DIRECTIONS — Can you reproduce the text of every item below word for word, leaving out the pictures?

Dataset entries

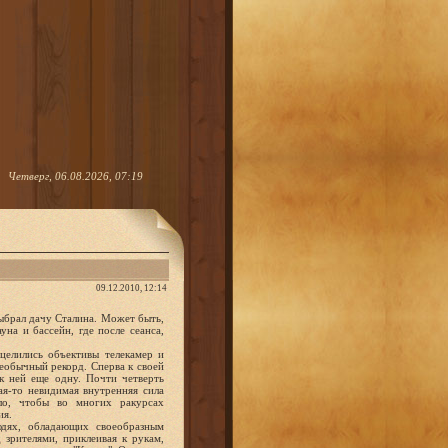
Четверг, 06.08.2026, 07:19
09.12.2010, 12:14
ыбрал дачу Сталина. Может быть,
на и бассейн, где после сеанса,
целились объективы телекамер и
еобычный рекорд. Сперва к своей
к ней еще одну. Почти четверть
ая-то невидимая внутренняя сила
ло, чтобы во многих ракурсах
ия.
юдях, обладающих своеобразным
 зрителями, приклеивая к рукам,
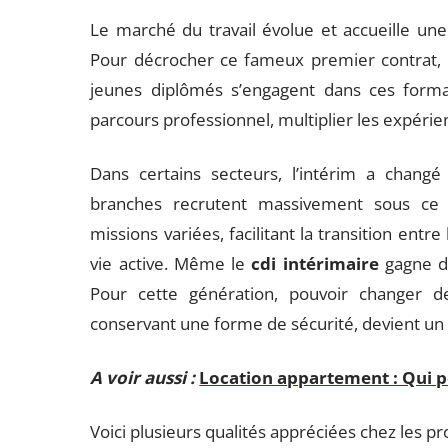
Le marché du travail évolue et accueille une
Pour décrocher ce fameux premier contrat, 
jeunes diplômés s’engagent dans ces forma
parcours professionnel, multiplier les expérie
Dans certains secteurs, l’intérim a chang
branches recrutent massivement sous ce 
missions variées, facilitant la transition entr
vie active. Même le
cdi intérimaire
gagne du 
Pour cette génération, pouvoir changer de 
conservant une forme de sécurité, devient un
A voir aussi :
Location appartement : Qui pe
Voici plusieurs qualités appréciées chez les pro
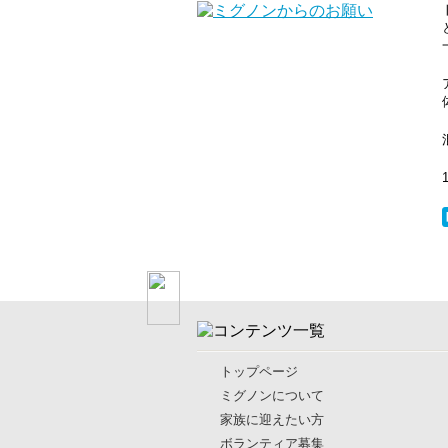
トップページ
ミグノンについて
家族に迎えたい方
ボランティア募集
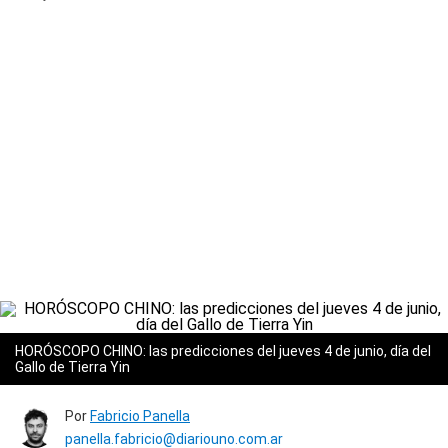
HORÓSCOPO CHINO: las predicciones del jueves 4 de junio, día del
Gallo de Tierra Yin
Por
Fabricio Panella
panella.fabricio@diariouno.com.ar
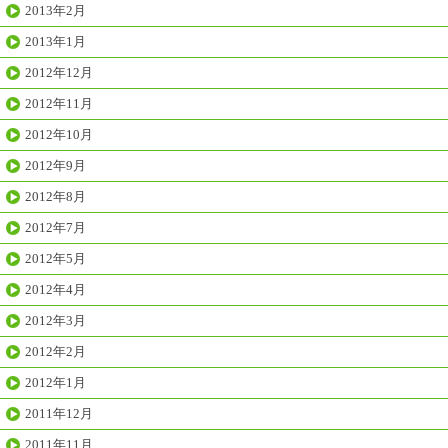
2013年2月
2013年1月
2012年12月
2012年11月
2012年10月
2012年9月
2012年8月
2012年7月
2012年5月
2012年4月
2012年3月
2012年2月
2012年1月
2011年12月
2011年11月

RESULT FOR THIS EXERCISE —
Четверг, 06.08.2026, 07:19
09.12.2010, 12:14
ыбрал дачу Сталина. Может быть,
на и бассейн, где после сеанса,
целились объективы телекамер и
еобычный рекорд. Сперва к своей
к ней еще одну. Почти четверть
ая-то невидимая внутренняя сила
ло, чтобы во многих ракурсах
ия.
юдях, обладающих своеобразным
 зрителями, приклеивая к рукам,
Le marché du travail évolue et accueille une
Pour décrocher ce fameux premier contrat, 
jeunes diplômés s’engagent dans ces forma
parcours professionnel, multiplier les expérie
Dans certains secteurs, l’intérim a chang
branches recrutent massivement sous ce 
missions variées, facilitant la transition entr
vie active. Même le
cdi intérimaire
gagne du 
Pour cette génération, pouvoir changer de 
conservant une forme de sécurité, devient un
A voir aussi :
Location appartement : Qui pe
Voici plusieurs qualités appréciées chez les pro
トップページ
ミグノンについて
家族に迎えたい方
ボランティア募集
HORÓSCOPO CHINO: las predicciones del jueves 4 de junio, día del
Gallo de Tierra Yin
Por
Fabricio Panella
panella.fabricio@diariouno.com.ar
2013年2月
2013年1月
2012年12月
2012年11月
2012年10月
2012年9月
2012年8月
2012年7月
2012年5月
2012年4月
2012年3月
2012年2月
2012年1月
2011年12月
2011年11月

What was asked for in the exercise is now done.